There are 65 students who speak Tagalog in the school, which shows just how much the area has changed. In 2000 there were only 42 Filipino residents in Pikesville, according to data from the U.S. Census Bureau.
William Burke, the principal of Wellwood, attributes the influx of Filipino immigrants in Pikesville to an international recruitment program at nearby hospitals such as Sinai, Northwestern and Levindale.
The program started in 2002 and the hospitals recruit nurses from the Philippines because of the nursing shortage in the state.
Amy Ward, recruitment and retention consultant for Northwest Hospital, said the hospital’s administration recruited nurses from the Philippines because their training is geared towards American licensure and the recruits speak English. This year there are 100 nurses in the program but 200 have been recruited since the program started.
The school can expect to see more and more Filipino students arrive because Ward said the hospitals plan to keep recruiting nurses from the Philippines.

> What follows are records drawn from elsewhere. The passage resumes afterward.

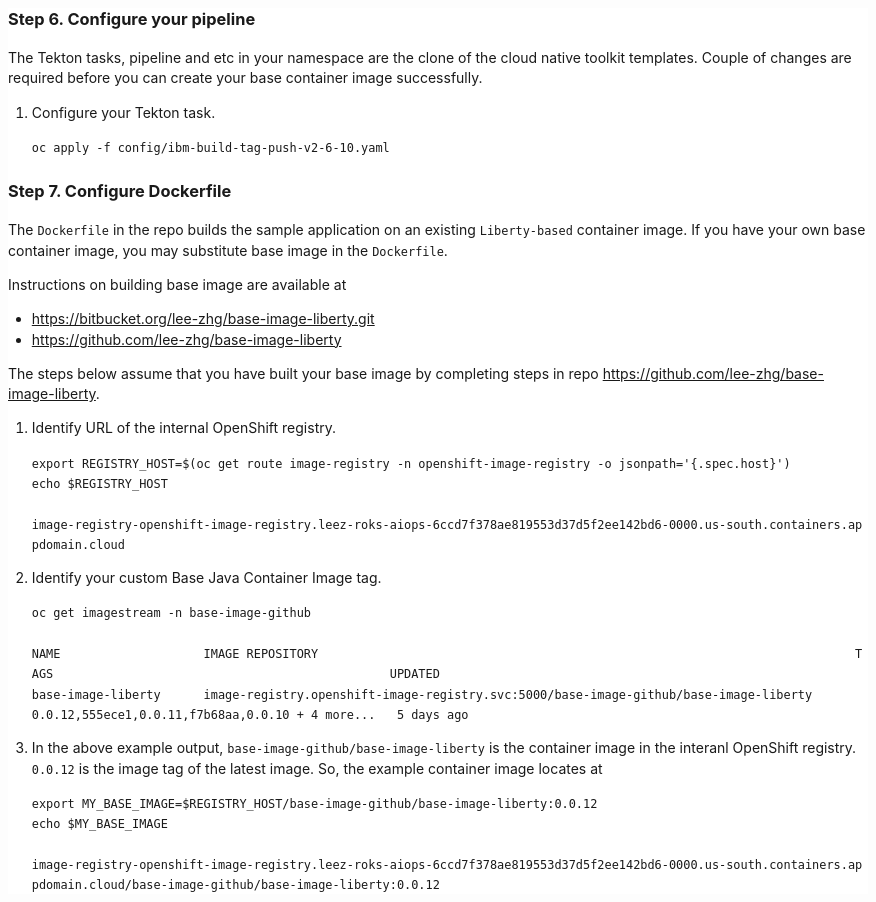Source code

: ### Step 6. Configure your pipeline

The Tekton tasks, pipeline and etc in your namespace are the clone of the cloud native toolkit templates. Couple of changes are required before you can create your base container image successfully. 

1. Configure your Tekton task.

    ```
    oc apply -f config/ibm-build-tag-push-v2-6-10.yaml
    ```


### Step 7. Configure Dockerfile

The `Dockerfile` in the repo builds the sample application on an existing `Liberty-based` container image. If you have your own base container image, you may substitute base image in the `Dockerfile`.

Instructions on building base image are available at
- https://bitbucket.org/lee-zhg/base-image-liberty.git
- https://github.com/lee-zhg/base-image-liberty

The steps below assume that you have built your base image by completing steps in repo https://github.com/lee-zhg/base-image-liberty.

1. Identify URL of the internal OpenShift registry.

    ```
    export REGISTRY_HOST=$(oc get route image-registry -n openshift-image-registry -o jsonpath='{.spec.host}')
    echo $REGISTRY_HOST

    image-registry-openshift-image-registry.leez-roks-aiops-6ccd7f378ae819553d37d5f2ee142bd6-0000.us-south.containers.appdomain.cloud
    ```

1. Identify your custom Base Java Container Image tag.

    ```
    oc get imagestream -n base-image-github

    NAME                    IMAGE REPOSITORY                                                                           TAGS                                               UPDATED
    base-image-liberty      image-registry.openshift-image-registry.svc:5000/base-image-github/base-image-liberty      0.0.12,555ece1,0.0.11,f7b68aa,0.0.10 + 4 more...   5 days ago
    ```

1. In the above example output, `base-image-github/base-image-liberty` is the container image in the interanl OpenShift registry. `0.0.12` is the image tag of the latest image. So, the example container image locates at 

    ```
    export MY_BASE_IMAGE=$REGISTRY_HOST/base-image-github/base-image-liberty:0.0.12
    echo $MY_BASE_IMAGE

    image-registry-openshift-image-registry.leez-roks-aiops-6ccd7f378ae819553d37d5f2ee142bd6-0000.us-south.containers.appdomain.cloud/base-image-github/base-image-liberty:0.0.12
    ```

The Filipino nurses have to work three years in one of the hospitals and Ward said that most of them stay in the area once they exit the program.
The hospitals provide housing for the nurses at Bonnie Ridge apartments about two miles down the road from Wellwood.
This is where Louizze lives with her family. Her dad is a nurse at Sinai Hospital. The family moved to the United States in October 2005.
Louizze is a shy girl who only speaks out in class when the teacher calls on her. Her favorite subject is math and her favorite food is a Philippine dish called Tocino, but she enjoys the pizza pockets they serve at the school’s cafeteria.
At home she speaks Bisaya (or Visayan), another language spoken in the Philippines. When she first started school she spoke Tagalog with other Filipino students, and now she primarily speaks English outside of home.
The students like Louizze learn English in what is called an immersion program, meaning the teachers and ESOL instructors only speak English to them. They are expected to learn most of the language in the classrooms.
ESOL students receive direct grammar and reading instruction from an ESOL instructor depending on what level of English proficiency they have.
Louizze had ESOL instruction five days a week for 30 to 45 minutes a day when she first arrived.
During her ESOL instruction Louizze learned grammar, vocabulary, listening skills and how to check her assignments before turning them in.
Now she doesn’t have the class, but the ESOL teacher checks up on her to see if she is having any language problems. She just took a test to exit the program two weeks ago and she’ll find out the results in the fall of this year.
Learning math and going to ESOL were her favorite parts of the day, she said.
“I liked going to ESOL because it was fun,” she said. “We learn new words and what they mean. We have a journal and we write about stuff and the ESOL teacher grades it and tells us how to use better words.”